--- Data records ---

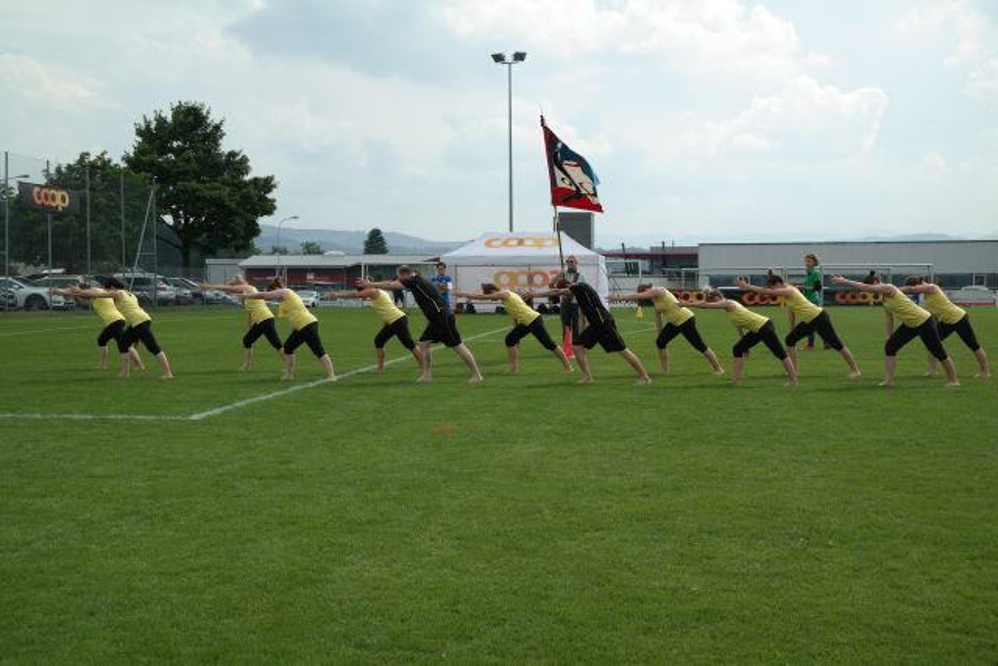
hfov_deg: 44.5
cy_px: 333
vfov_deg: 30.5
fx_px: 1220
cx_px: 499
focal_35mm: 44
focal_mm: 29
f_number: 7.1
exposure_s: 1/320
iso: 100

---

--- Exercise prompt ---
Every line above must be printed again exactly, pictures excluded.

--- Answer space ---
hfov_deg: 44.5
cy_px: 333
vfov_deg: 30.5
fx_px: 1220
cx_px: 499
focal_35mm: 44
focal_mm: 29
f_number: 7.1
exposure_s: 1/320
iso: 100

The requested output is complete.